Oh toi doux inconnu que j ai tant regardé, tant convoité. Oh toi doux inconnu qui m’a tellement effrayé.

Toi qui a su combler ce qui ne m’avait pas été donné. Toi qui a su me montrer tout ce qui en toi m’effrayait.

Je t’ai tenu à distance autant que j’avais envie que tu restes à mes pieds. Étrange sensation, émotion, discordance que celle de t’attirer autant que te repousser.

Tu m’as permis de me sentir exister. Tu m’as permis de me sentir importante, belle, aimée. Tu m’as permis de toucher les espaces de moi victime, impuissante, abusée.

Un beau yin et yang que tu as su révéler.

Mais étais ce toi vraiment que je regardais? N’étais ce pas cette part de moi non intégrée qu’à travers toi je reconstituais?

Je voulais que tu me montres ce qu’en moi, je ne reconnaissais. Je voulais que tu me rappelles qu’en moi aussi tout ça, tout toi, existait.

Il m’a fallu du temps pour commencer à t’accepter, à progressivement t’intégrer. J’ai senti ton énergie s’approcher, venir doucement vers moi, entrer timidement en moi, restant là sans bouger, attendant que je trouve quelle place te donner.

Alors toi, douce énergie, tu attendais, ne voulant pas me presser. Tu attendais que je trouve cette place pour toi, où je ne me sentirais pas menacée.

Avec toi ce soir, j’ai rencontré ce doux miroir.

Toi masculin qui sous toutes tes facettes demandaient à être Intégré.

L’homme père, l homme amoureux, l homme amant, l homme enfant : tous ces toi sont venus à moi, libérés des peurs qui t’avaient jusque là emprisonné, limité… pour mieux me sécuriser.

Je touchais au même moment la conscience que j’avais tout autant besoin de toi, pour apprendre à me délimiter.

Pour entourer d’une bulle protectrice et bienveillante, mon féminin qui ne demande qu’à expanser… mais qui trop souvent ne sait pas où s arrêter.

Sauf que quand le féminin se défend, il devient guerrier.

Je sens que si tu es là, il pourra continuer à s’incarner, sans avoir à se soucier de la limite, puisque grâce à toi, elle est posée.

Aujourd’hui cette phrase en moi a résonné: « tu as le droit de poser ta limite ».

Une phrase anodine mais qui a tout changé : écho des dernières prises de conscience qui m’ont animé.
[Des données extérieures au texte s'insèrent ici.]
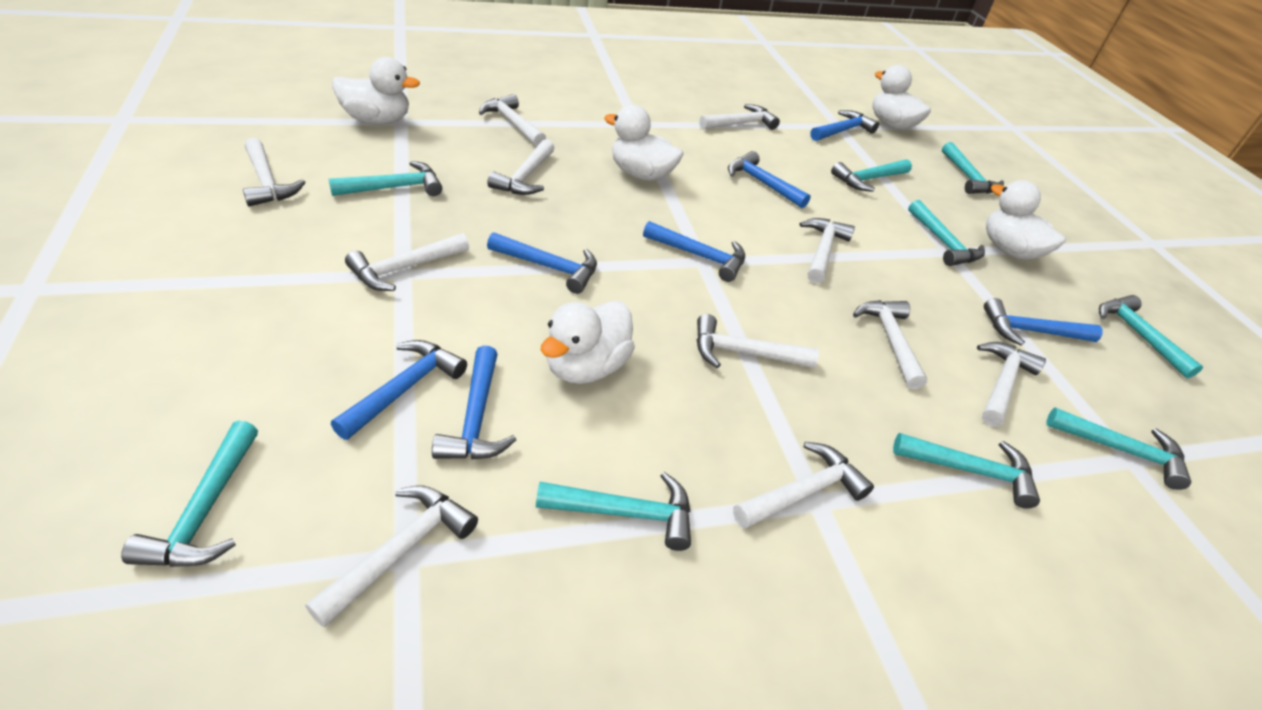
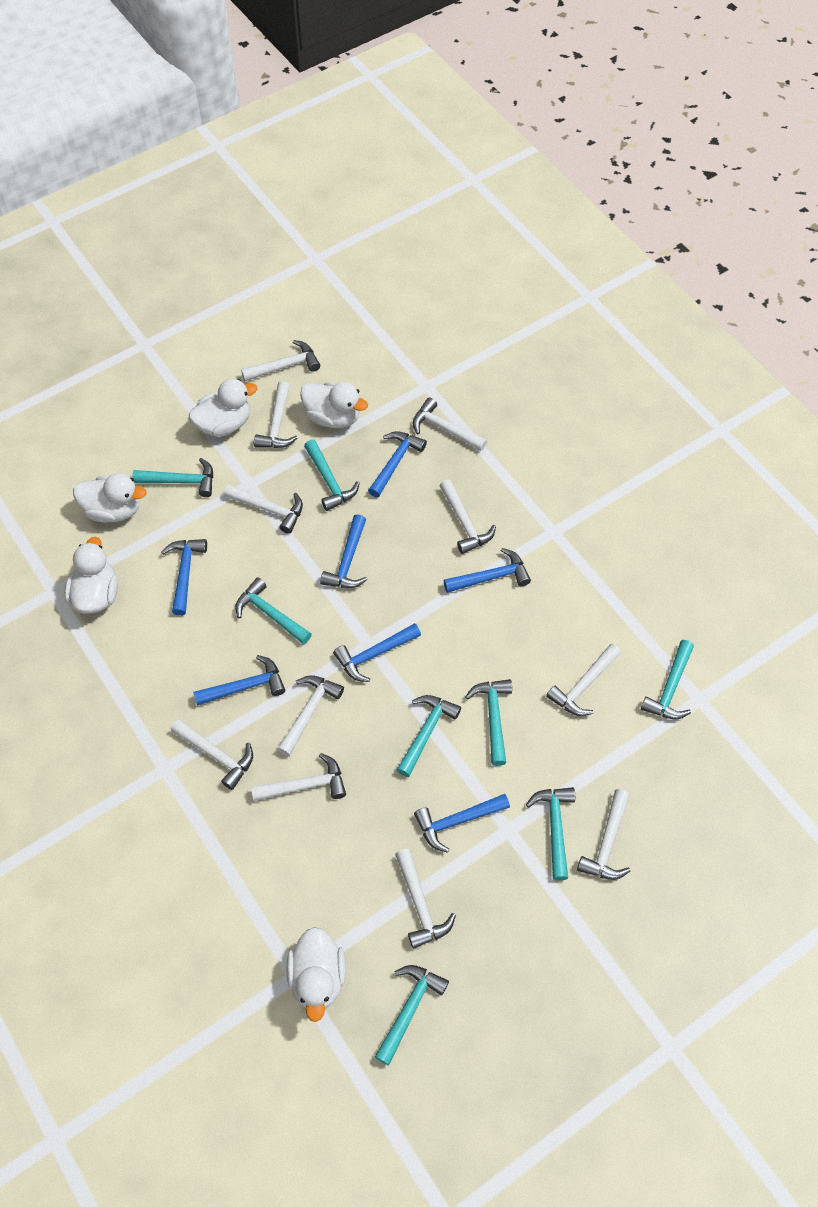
turquoise hammer: 9 -> 8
Une simple phrase qui m’a fait réaliser que oui, elle est là.

Au delà de mon corps certes, mais la limite est là, bien palpable, je n ai pas à m’en inquiéter.

Grace à toi, j’ai senti que cette limite s’imprégnait en moi. 

C’est toi qui m’aidait à la matérialiser.

Moi qui avait peur de toi, je réalise qu’au lieu d’oppresser et d’humilier la femme, comme mon inconscient l’avait imaginé, tu es celui qui sait si bien la compléter. Celui qui saura lui offrir l’espace protégé et délimité, dans laquelle elle aura toute l’aisance et la liberté de s exprimer…. en sécurité.

Désormais je te sais en moi. Je vais continuer à te laisser te diffuser, m’apprendre tout ce dont j’ai besoin pour m’équilibrer.

Merci à l homme et à la femme en moi, qui de manière si subtile et si respectueuse apprennent ensemble à danser.

Chacun soucieux de laisser l’espace et le temps a l autre d’être prêt, pour mieux se rencontrer, et enfin goûter cette paix qui a toujours été.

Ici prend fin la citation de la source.